Gongalreddy Lakshmi Reddy, S/o. Nursi Reddy v. Chiduruppa Bhanu Rekha, W/o. C Srinivas Reddy
2025-12-30
GADI PRAVEEN KUMAR, MOUSHUMI BHATTACHARYA
body2025
DigiLaw.ai
JUDGMENT : Moushumi Bhattacharya, J. 1. The Civil Miscellaneous Appeal (CMA) arises out of an order passed by the learned I Additional Chief Judge, City Civil Court, Secunderabad on 11.08.2025 in I.A.No.312 of 2025 in O.S.No.25 of 2025 filed by the respondent/plaintiff to pass an order of attachment before the judgment against the appellant/defendant by directing the appellant/defendant to furnish security to the satisfaction of the Suit claim amount of Rs.67,01,433/-. 2. The appellant is a defendant in a Suit filed by the plaintiff/respondent to pass a decree in favour of the plaintiff directing the appellant/defendant to pay an amount of Rs.67,01,433/- to the plaintiff and for award of future interest at 12% p.a. on the said amount till realization of the claim. 3. The respondent/plaintiff filed an Application/IA No.312 of 2025 in the said Suit under Order XXXVIII Rule 5 of The Code of Civil Procedure, 1908 and for a direction on the appellant to furnish security to the Suit claim. 4. By the impugned order, the Trial Court gave one last opportunity to the appellant to furnish security of Rs.67,01,433/- within 30 days from the date of the order, failing which the plaintiff/respondent would be at liberty to file a warrant for attachment before judgment of the properties of the appellant/defendant as mentioned in the impugned order. 5. Learned Senior Counsel appearing for the appellant submits that the impugned order should be set aside as the Trial Court failed to consider the principles relevant to an order for attachment before judgment and for furnishing security for production of property as underlined under Order XXXVIII Rule 5 of the CPC. Senior Counsel submits that the impugned order does not disclose any reason for directing the appellant to furnish security and also does not satisfy the tests of directing the appellant to furnish security as laid down by the Supreme Court. 6. Senior Counsel submits that an order to furnish security cannot be passed in a vacuum and without the plaintiff showing satisfactory cause as to why such a drastic order should be passed during pendency of the Suit. 7. Learned counsel appearing for the respondent/plaintiff submits that the Suit claim is bona fide and that there was an immediate need for an order of security since the appellant denied the claim altogether.

- **Extracted entries**
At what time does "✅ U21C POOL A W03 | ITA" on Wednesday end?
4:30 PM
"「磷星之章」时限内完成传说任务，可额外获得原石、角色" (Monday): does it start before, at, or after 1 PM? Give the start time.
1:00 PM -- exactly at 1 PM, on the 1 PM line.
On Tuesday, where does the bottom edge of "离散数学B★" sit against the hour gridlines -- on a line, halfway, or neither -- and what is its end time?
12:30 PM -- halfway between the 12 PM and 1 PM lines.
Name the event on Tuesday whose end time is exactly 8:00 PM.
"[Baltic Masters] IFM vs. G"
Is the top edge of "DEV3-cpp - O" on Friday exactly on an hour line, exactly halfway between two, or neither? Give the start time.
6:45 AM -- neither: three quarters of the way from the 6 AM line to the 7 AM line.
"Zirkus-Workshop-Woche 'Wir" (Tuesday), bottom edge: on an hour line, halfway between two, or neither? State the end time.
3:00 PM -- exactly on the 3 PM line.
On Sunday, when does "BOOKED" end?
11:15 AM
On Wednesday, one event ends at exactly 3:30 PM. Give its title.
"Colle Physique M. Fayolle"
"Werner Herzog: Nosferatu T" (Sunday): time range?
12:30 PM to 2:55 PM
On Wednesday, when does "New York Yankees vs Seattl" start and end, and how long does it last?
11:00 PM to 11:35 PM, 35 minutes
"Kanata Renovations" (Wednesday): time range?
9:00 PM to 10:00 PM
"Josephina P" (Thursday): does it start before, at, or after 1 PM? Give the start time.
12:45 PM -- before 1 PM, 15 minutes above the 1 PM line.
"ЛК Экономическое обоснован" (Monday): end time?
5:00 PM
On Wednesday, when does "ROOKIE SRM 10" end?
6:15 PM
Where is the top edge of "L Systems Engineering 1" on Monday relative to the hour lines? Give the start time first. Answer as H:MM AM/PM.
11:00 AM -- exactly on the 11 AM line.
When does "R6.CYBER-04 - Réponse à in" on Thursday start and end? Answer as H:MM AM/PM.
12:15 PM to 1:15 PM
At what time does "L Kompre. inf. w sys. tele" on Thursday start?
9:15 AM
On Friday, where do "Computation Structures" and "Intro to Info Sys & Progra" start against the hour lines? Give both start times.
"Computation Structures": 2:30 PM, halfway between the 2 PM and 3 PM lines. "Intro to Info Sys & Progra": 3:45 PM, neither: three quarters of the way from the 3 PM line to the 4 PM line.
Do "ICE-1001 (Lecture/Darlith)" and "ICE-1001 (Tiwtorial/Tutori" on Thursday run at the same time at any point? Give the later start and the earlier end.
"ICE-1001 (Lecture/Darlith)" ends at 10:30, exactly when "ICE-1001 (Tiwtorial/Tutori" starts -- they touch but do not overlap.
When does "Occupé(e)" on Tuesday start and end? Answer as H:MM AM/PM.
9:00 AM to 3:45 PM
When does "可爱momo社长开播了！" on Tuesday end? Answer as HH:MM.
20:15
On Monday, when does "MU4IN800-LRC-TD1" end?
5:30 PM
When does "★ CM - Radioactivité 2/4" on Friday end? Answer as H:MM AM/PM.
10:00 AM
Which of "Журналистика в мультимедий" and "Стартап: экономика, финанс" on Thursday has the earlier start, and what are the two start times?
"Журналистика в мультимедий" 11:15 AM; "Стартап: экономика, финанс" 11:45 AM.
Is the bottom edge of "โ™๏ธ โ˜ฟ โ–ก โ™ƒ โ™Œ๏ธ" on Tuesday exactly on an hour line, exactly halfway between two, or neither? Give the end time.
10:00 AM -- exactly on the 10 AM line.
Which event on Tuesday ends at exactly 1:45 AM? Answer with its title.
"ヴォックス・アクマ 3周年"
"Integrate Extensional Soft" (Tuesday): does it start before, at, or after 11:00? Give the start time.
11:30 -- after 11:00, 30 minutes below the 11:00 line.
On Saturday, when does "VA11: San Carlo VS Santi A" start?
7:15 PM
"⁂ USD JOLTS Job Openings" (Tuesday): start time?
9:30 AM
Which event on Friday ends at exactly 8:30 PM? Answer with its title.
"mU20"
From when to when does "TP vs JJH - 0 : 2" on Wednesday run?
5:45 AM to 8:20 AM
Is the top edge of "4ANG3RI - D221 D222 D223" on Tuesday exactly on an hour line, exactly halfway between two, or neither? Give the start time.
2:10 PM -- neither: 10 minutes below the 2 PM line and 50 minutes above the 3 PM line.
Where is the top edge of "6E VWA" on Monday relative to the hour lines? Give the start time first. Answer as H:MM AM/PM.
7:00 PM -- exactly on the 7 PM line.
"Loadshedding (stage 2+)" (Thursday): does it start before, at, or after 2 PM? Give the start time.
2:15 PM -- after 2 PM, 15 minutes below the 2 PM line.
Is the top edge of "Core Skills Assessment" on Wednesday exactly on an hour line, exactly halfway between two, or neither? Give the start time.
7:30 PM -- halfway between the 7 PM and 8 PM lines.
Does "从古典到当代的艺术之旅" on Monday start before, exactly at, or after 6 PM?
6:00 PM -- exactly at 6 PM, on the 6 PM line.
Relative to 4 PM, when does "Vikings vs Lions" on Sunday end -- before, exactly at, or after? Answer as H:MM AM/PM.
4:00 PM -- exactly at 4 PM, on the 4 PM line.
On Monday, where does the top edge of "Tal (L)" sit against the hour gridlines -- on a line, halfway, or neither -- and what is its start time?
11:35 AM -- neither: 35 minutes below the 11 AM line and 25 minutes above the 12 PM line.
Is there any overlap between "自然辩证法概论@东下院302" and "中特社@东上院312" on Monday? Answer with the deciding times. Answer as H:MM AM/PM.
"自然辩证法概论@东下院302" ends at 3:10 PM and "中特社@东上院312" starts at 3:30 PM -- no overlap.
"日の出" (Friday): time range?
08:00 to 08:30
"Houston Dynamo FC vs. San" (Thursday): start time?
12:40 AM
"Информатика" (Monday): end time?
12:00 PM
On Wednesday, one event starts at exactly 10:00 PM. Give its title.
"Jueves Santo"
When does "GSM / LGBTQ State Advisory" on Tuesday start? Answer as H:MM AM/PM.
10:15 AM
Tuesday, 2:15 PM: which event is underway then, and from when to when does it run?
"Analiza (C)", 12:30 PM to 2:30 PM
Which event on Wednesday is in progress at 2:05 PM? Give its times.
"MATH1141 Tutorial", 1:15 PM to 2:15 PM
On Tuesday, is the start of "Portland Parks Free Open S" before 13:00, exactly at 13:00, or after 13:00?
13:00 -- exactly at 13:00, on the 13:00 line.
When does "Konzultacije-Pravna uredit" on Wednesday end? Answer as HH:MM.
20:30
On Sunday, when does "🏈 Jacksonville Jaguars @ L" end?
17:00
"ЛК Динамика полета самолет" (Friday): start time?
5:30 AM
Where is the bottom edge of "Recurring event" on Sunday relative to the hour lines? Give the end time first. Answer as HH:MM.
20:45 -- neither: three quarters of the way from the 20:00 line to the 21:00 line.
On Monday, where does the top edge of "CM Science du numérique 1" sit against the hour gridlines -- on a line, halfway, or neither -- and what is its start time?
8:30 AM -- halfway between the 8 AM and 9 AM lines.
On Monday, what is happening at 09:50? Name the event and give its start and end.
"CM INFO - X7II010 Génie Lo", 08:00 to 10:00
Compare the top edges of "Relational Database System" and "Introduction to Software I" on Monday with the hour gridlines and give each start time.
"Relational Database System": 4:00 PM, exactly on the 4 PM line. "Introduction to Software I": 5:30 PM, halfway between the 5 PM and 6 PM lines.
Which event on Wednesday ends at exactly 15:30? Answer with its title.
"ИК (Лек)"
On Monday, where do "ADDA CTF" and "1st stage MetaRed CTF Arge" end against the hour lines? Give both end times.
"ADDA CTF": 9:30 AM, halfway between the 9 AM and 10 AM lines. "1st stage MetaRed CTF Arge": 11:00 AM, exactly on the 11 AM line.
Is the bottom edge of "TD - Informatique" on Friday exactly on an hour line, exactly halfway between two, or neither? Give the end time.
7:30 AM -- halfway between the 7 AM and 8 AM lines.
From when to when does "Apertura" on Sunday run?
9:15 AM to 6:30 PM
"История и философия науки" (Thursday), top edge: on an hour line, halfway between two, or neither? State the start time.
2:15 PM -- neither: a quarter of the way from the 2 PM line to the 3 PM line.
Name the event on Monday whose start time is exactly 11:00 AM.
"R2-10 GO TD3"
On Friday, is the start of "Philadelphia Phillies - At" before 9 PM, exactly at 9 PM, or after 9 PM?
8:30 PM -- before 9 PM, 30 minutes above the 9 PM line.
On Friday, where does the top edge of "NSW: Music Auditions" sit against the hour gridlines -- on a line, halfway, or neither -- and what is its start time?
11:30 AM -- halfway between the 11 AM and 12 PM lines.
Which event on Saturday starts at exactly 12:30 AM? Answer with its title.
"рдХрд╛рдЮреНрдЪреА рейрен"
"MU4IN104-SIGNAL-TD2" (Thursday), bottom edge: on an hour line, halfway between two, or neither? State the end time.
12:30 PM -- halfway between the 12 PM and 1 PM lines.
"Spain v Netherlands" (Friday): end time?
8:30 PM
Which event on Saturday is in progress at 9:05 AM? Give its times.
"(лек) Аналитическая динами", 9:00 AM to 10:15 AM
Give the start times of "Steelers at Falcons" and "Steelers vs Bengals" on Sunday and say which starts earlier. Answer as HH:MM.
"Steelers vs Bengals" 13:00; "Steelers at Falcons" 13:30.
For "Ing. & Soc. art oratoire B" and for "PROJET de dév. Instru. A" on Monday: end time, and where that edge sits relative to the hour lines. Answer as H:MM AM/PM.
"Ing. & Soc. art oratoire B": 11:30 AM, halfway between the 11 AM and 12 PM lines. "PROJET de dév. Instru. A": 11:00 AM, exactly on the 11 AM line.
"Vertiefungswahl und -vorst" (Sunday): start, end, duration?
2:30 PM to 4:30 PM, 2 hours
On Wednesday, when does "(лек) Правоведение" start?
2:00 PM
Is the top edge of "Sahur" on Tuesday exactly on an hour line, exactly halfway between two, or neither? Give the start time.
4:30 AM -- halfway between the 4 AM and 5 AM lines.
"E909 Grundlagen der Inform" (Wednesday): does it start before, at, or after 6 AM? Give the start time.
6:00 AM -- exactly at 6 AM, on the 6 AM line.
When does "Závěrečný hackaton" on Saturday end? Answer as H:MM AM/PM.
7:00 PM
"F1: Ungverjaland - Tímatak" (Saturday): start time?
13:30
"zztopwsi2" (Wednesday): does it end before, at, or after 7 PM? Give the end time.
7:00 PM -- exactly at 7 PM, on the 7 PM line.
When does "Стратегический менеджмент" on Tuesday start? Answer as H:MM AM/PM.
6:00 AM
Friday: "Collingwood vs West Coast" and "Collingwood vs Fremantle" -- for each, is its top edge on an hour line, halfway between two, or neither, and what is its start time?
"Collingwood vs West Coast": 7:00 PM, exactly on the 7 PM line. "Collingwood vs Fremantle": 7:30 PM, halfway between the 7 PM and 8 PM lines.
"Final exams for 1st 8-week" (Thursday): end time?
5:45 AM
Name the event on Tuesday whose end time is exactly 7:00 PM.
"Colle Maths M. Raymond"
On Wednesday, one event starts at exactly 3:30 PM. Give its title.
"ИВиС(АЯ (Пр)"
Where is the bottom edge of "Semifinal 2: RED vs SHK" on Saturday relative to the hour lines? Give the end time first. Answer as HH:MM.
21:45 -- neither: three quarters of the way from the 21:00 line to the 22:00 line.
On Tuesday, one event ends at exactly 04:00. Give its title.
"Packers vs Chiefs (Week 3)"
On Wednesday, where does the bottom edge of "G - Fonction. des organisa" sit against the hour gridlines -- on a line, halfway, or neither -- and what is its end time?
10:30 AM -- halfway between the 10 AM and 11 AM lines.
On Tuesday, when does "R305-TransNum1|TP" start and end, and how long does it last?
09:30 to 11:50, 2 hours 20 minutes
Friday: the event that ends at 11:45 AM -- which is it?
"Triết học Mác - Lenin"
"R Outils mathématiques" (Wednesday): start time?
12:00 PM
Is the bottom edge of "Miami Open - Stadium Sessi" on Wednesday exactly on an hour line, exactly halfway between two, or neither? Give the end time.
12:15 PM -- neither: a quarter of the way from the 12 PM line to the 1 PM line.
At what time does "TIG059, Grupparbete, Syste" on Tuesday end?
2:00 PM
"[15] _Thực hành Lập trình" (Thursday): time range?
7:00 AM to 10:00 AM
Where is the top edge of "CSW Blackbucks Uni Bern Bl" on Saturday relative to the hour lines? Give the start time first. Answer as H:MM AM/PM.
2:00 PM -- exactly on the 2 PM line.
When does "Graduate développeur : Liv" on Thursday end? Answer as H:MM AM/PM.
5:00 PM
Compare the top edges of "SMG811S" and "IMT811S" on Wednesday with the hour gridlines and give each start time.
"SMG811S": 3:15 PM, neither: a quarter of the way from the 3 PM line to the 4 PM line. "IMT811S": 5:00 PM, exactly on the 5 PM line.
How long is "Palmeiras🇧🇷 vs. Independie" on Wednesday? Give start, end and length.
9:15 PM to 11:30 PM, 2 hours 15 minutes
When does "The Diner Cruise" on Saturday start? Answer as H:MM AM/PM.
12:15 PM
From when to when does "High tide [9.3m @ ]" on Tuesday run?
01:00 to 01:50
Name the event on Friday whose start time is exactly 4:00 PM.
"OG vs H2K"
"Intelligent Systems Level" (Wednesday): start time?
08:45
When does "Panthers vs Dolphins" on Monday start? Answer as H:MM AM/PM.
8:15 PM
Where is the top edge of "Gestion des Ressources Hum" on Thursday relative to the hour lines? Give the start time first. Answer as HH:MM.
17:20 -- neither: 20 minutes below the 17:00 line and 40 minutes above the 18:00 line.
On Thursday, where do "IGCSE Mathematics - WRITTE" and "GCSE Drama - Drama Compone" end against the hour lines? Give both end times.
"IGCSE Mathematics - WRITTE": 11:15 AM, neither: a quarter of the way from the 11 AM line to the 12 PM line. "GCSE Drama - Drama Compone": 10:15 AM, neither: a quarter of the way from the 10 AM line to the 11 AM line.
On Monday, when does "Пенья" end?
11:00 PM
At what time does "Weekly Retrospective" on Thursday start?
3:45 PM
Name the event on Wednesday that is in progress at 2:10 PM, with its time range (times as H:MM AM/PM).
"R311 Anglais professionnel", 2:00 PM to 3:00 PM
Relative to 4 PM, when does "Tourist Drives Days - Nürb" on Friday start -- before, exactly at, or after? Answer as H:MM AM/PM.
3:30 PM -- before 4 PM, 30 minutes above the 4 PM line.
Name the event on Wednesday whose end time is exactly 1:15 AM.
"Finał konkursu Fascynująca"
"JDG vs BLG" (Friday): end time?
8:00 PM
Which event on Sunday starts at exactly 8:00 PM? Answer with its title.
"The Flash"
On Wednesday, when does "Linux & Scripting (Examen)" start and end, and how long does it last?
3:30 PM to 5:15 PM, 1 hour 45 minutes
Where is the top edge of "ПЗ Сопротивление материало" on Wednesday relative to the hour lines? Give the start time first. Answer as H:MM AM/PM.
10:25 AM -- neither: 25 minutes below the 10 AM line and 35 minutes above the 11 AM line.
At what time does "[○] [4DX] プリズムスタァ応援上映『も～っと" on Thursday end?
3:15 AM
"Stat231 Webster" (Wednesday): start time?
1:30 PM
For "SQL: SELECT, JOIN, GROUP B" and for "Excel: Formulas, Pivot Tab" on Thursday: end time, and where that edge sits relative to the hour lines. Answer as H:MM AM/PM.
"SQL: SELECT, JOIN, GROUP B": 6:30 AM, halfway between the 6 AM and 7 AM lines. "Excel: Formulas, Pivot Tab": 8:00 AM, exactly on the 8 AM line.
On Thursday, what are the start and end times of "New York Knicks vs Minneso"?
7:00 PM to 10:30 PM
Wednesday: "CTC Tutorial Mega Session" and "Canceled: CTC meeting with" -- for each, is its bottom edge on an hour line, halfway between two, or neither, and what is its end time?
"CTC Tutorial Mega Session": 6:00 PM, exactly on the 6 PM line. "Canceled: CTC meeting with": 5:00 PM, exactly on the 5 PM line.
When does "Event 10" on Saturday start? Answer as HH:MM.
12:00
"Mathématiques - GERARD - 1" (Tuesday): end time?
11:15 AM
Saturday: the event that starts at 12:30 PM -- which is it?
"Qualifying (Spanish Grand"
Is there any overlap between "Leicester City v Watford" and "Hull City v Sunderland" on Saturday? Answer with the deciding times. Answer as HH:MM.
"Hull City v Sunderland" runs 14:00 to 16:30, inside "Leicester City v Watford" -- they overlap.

- **Task instructions**
1. In the court judgment, what annual rate of future interest did the plaintiff seek on the claimed amount?
2. Please extract the rows from the line containing "on Monday: end" to the line containing "4:30 AM -- halfway", keeping them word for word.

- **Task-by-task results**
1. 12% per annum, until the claim is realized.

2.
For "Ing. & Soc. art oratoire B" and for "PROJET de dév. Instru. A" on Monday: end time, and where that edge sits relative to the hour lines. Answer as H:MM AM/PM.
"Ing. & Soc. art oratoire B": 11:30 AM, halfway between the 11 AM and 12 PM lines. "PROJET de dév. Instru. A": 11:00 AM, exactly on the 11 AM line.
"Vertiefungswahl und -vorst" (Sunday): start, end, duration?
2:30 PM to 4:30 PM, 2 hours
On Wednesday, when does "(лек) Правоведение" start?
2:00 PM
Is the top edge of "Sahur" on Tuesday exactly on an hour line, exactly halfway between two, or neither? Give the start time.
4:30 AM -- halfway between the 4 AM and 5 AM lines.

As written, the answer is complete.